# Question regarding Karp-Lipton theorem

In the proof in wikipedia, it goes like this:

Let $L \in \Pi_{2}$, so we can describe membership in $L$ as a formula:

$\forall_{y}\exists_{z} V(x,y,z)=1 \iff x \in L$

(where V is polynomial deterministic verifier etc...)
Now they look at the subformula : $s(y)=\exists_{z} V(x,y,z)$ and say that because it's an instance of $SAT$, and according to the hypothesis that $NP \subseteq P/poly$, its equivalent to $C(s(y))$, where $C$ is a valid circuit for solving $SAT$.

These are my questions:

1. What does $s(y)$ mean? Like what's the meaning of saying that something equals some predicate? It look like merely a technical part of the proof but I can't wrap my head around it.

2. What's the meaning of exchanging a logical predicate with circuit evaluation mean? Does it mean that we can decide if for every $y$ there exists $z$ such that $V(x,y,z)=1$ with a circuit?

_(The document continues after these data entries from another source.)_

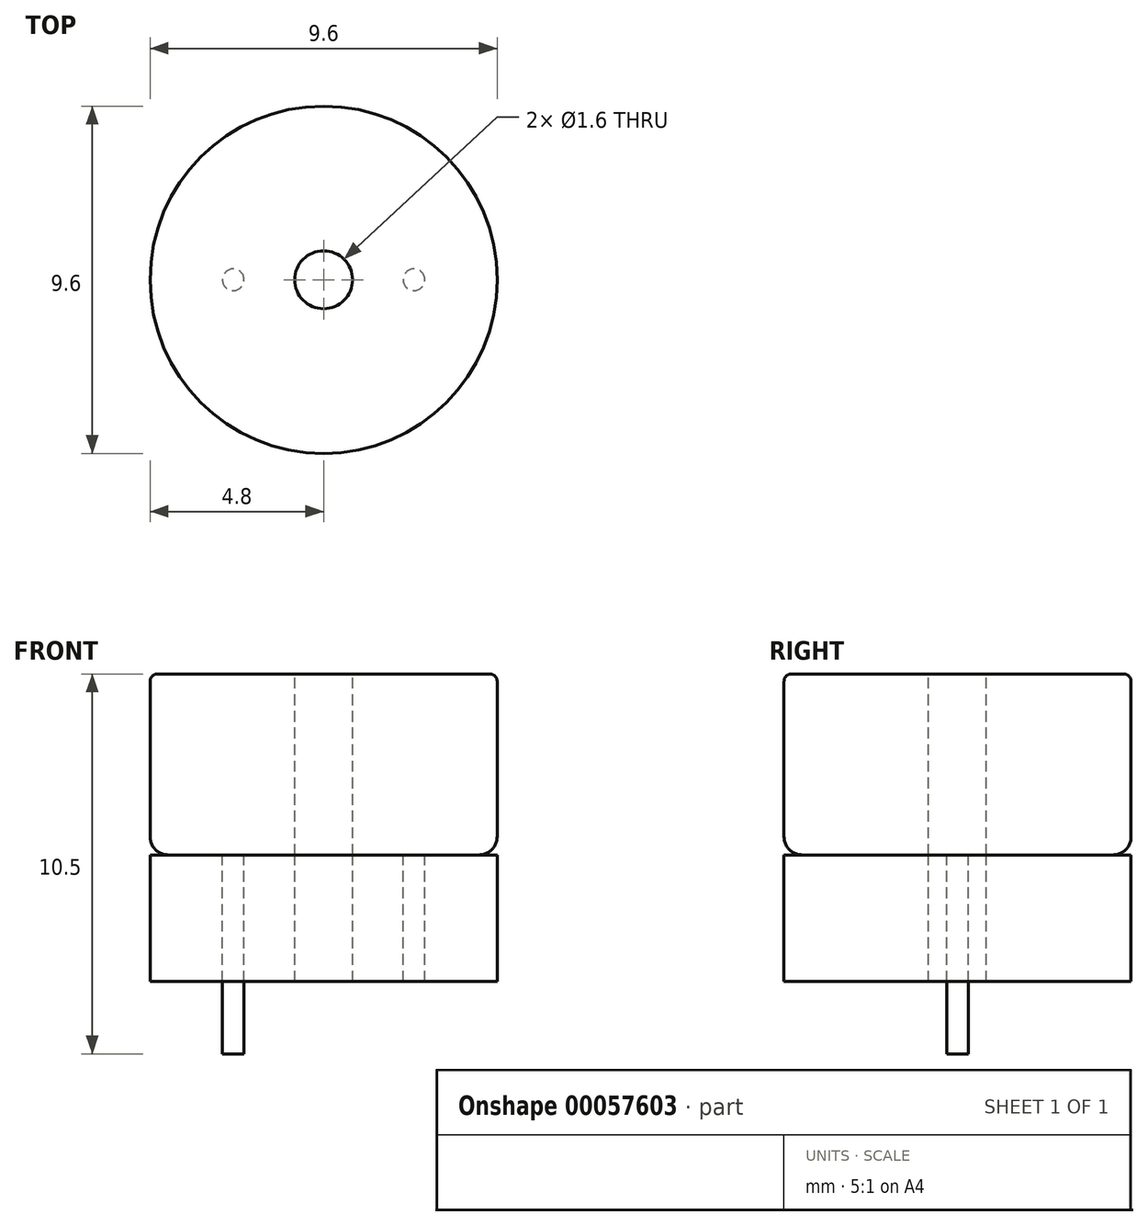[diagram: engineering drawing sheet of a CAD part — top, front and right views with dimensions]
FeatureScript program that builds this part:
annotation { "Feature Type Name" : "Feature", "Feature Type Description" : "" }
export const myFeature = defineFeature(function(context is Context, id is Id, definition is map)
    precondition{}
    {
        {
            var Q0;
            Q0=qCreatedBy(makeId("Top.planeOp"),FACE);
            var sketch = newSketch(context, id + "F0", { "sketchPlane" : qUnion([Q0])});
            skCircle(sketch, "E0", {"center": v(0, 0) * mm, "radius": 4.8 * mm});
            skCircle(sketch, "E1", {"center": v(0, 0) * mm, "radius": 4.55 * mm});
            skSolve(sketch);
        }
        {
            var Q0;
            Q0=makeQuery(id+"F0.imprint","IMPRINT",FACE,{"disambiguationData":[TD([[makeQuery(id+"F0.imprint","IMPRINT",EDGE,{"derivedFrom":sQuery(id+"F0.wireOp",EDGE,"E0")}),1.0]])]});
            extrude(context, id + "F1", {"entities" : qUnion([Q0]), "depth" : 4.5 * mm});
        }
        {
            var Q0;
            Q0=makeQuery(id+"F1.opExtrude","CAP_FACE",FACE,{"disambiguationData":[OSD([sQuery(id+"F0.wireOp",EDGE,"E0"),sQuery(id+"F0.wireOp",EDGE,"E1")])],"isStart":false});
            var sketch = newSketch(context, id + "F2", { "sketchPlane" : qUnion([Q0])});
            skCircle(sketch, "E2", {"center": v(0, 0) * mm, "radius": 4.55 * mm});
            skPoint(sketch, "E2.first.point", {"position": v(0.12, -4.55) * mm});
            skPoint(sketch, "E2.second.point", {"position": v(-4.06, 2.05) * mm});
            skPoint(sketch, "E2.third.point", {"position": v(1.27, 4.37) * mm});
            skSolve(sketch);
        }
        {
            var Q0;
            Q0 = qSketchRegion(id + "F2", true);
            extrude(context, id + "F3", {"entities" : qUnion([Q0]), "oppositeDirection" : true, "depth" : .5 * mm});
        }
        {
            var Q0;
            Q0=makeQuery(id+"F1.opExtrude","CAP_FACE",FACE,{"disambiguationData":[OSD([sQuery(id+"F0.wireOp",EDGE,"E0"),sQuery(id+"F0.wireOp",EDGE,"E1")])],"isStart":false});
            var sketch = newSketch(context, id + "F4", { "sketchPlane" : qUnion([Q0])});
            skCircle(sketch, "E3", {"center": v(0, 0) * mm, "radius": 4.8 * mm});
            skPoint(sketch, "E3.first.point", {"position": v(-1.67, -4.5) * mm});
            skPoint(sketch, "E3.second.point", {"position": v(-2.06, 4.33) * mm});
            skPoint(sketch, "E3.third.point", {"position": v(4.46, 1.76) * mm});
            skSolve(sketch);
        }
        {
            var Q0;
            Q0 = qSketchRegion(id + "F4", true);
            extrude(context, id + "F5", {"entities" : qUnion([Q0]), "operationType" : NewBodyOperationType.ADD, "depth" : .5 * mm});
        }
        {
            var Q0;
            Q0=makeQuery(id+"F5.opExtrude","CAP_FACE",FACE,{"disambiguationData":[OSD([sQuery(id+"F4.wireOp",EDGE,"E3")])],"isStart":false});
            var sketch = newSketch(context, id + "F6", { "sketchPlane" : qUnion([Q0])});
            skCircle(sketch, "E4", {"center": v(0, 0) * mm, "radius": 0.8 * mm});
            skSolve(sketch);
        }
        {
            var Q0;
            Q0 = qSketchRegion(id + "F6", true);
            var Q1;
            Q1=makeQuery(id+"F6.imprint","IMPRINT",FACE,{"disambiguationData":[TD([[makeQuery(id+"F6.imprint","IMPRINT",EDGE,{"derivedFrom":sQuery(id+"F6.wireOp",EDGE,"E4")}),1.0]])]});
            extrude(context, id + "F7", {"entities" : qUnion([Q0, Q1]), "operationType" : NewBodyOperationType.REMOVE, "endBound" : BoundingType.UP_TO_NEXT, "oppositeDirection" : true, "depth" : 2 * mm});
        }
        {
            var Q0;
            Q0=makeQuery(id+"F3.opExtrude","CAP_FACE",FACE,{"disambiguationData":[OSD([sQuery(id+"F2.wireOp",EDGE,"E2")])],"isStart":false});
            extrude(context, id + "F8", {"entities" : qUnion([Q0]), "operationType" : NewBodyOperationType.ADD, "depth" : 4 * mm});
        }
        {
            var Q0;
            Q0=makeQuery(id+"F8.boolean.opBoolean","MERGE",FACE,{"derivedFrom":[makeQuery(id+"F1.opExtrude","CAP_FACE",FACE,{"disambiguationData":[OSD([sQuery(id+"F0.wireOp",EDGE,"E0"),sQuery(id+"F0.wireOp",EDGE,"E1")])],"isStart":true}),makeQuery(id+"F8.opExtrude","CAP_FACE",FACE,{"disambiguationData":[OSD([sQuery(id+"F2.wireOp",EDGE,"E2")])],"isStart":false})]});
            var sketch = newSketch(context, id + "F9", { "sketchPlane" : qUnion([Q0])});
            skCircle(sketch, "E5", {"center": v(-2.5, 0) * mm, "radius": 0.3 * mm});
            skCircle(sketch, "E6.MirrorC", {"center": v(2.5, 0) * mm, "radius": 0.3 * mm});
            skSolve(sketch);
        }
        {
            var Q0;
            Q0=makeQuery(id+"F9.imprint","IMPRINT",FACE,{"disambiguationData":[TD([[makeQuery(id+"F9.imprint","IMPRINT",EDGE,{"derivedFrom":sQuery(id+"F9.wireOp",EDGE,"E5")}),1.0]])]});
            extrude(context, id + "F10", {"entities" : qUnion([Q0]), "depth" : 5.5 * mm});
        }
        {
            var Q0;
            Q0=makeQuery(id+"F9.imprint","IMPRINT",FACE,{"disambiguationData":[TD([[makeQuery(id+"F9.imprint","IMPRINT",EDGE,{"derivedFrom":sQuery(id+"F9.wireOp",EDGE,"E6.MirrorC")}),-1.0]])]});
            extrude(context, id + "F11", {"entities" : qUnion([Q0]), "depth" : 3.5 * mm});
        }
        {
            var Q0;
            Q0=makeQuery(id+"F5.opExtrude","CAP_EDGE",EDGE,{"disambiguationData":[OSD([sQuery(id+"F4.wireOp",EDGE,"E3")])],"isStart":false});
            fillet(context, id + "F12", {"entities" : qUnion([Q0]), "radius" : .2 * mm, "tangentPropagation" : true, "allowEdgeOverflow" : false});
        }
        {
            var Q0;
            Q0=makeQuery(id+"F1.opExtrude","CAP_EDGE",EDGE,{"disambiguationData":[OSD([sQuery(id+"F0.wireOp",EDGE,"E0")])],"isStart":true});
            fillet(context, id + "F13", {"entities" : qUnion([Q0]), "radius" : .5 * mm, "tangentPropagation" : true, "allowEdgeOverflow" : false});
        }
    });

• The title you have chosen is not well suited to representing your question. Please take some time to improve it; we have collected some advice here. Thank you! – Raphael Jun 21 '16 at 8:54
• karp-lipton thm / wikipedia – vzn Jul 21 '16 at 17:21

The subformula $s(y) = \exists z V(x,y,z)$ is a Boolean function which depends on $x$ and $y$. In this context we can assume that $x$ is fixed, so we only show the dependence on $s(y)$. Here $\exists z V(x,y,z)$ is the definition of the function: the value of $s$ on an input $y$ equals the truth value of the formula $\exists z V(x,y,z)$ (recall we're assuming that $x$ is fixed).
Since $V$ runs in polynomial time, as in Cook's theorem we can encode $V(x,y,z)$ is a polynomial size formula in the variables $x,y,z$. Given the fixed input $x$ and an input $y$, we can substitute $x$ and $y$ in the formula for $V(x,y,z)$ to get a formula $\varphi_{x,y}$ depending only on $z$. We can also convert this formula to CNF. The new formula is satisfiable, i.e. $s(y)$ is true, iff $\varphi_{x,y} \in SAT$.
If we have a circuit $C$ solving SAT we can use it to check whether $\varphi_{x,y}$ is satisfiable. That's what Wikipedia means when it writes $C(s(y))$: write $s(y)$ as an instance $\varphi_{x,y}$ of SAT, and then run $C$ on the instance to get the truth value of $s(y)$. Since $C$ solves SAT, $C(s(y)) = s(y)$, that is, on input $\varphi_{x,y}$ the circuit $C$ will output the truth value of $s(y)$.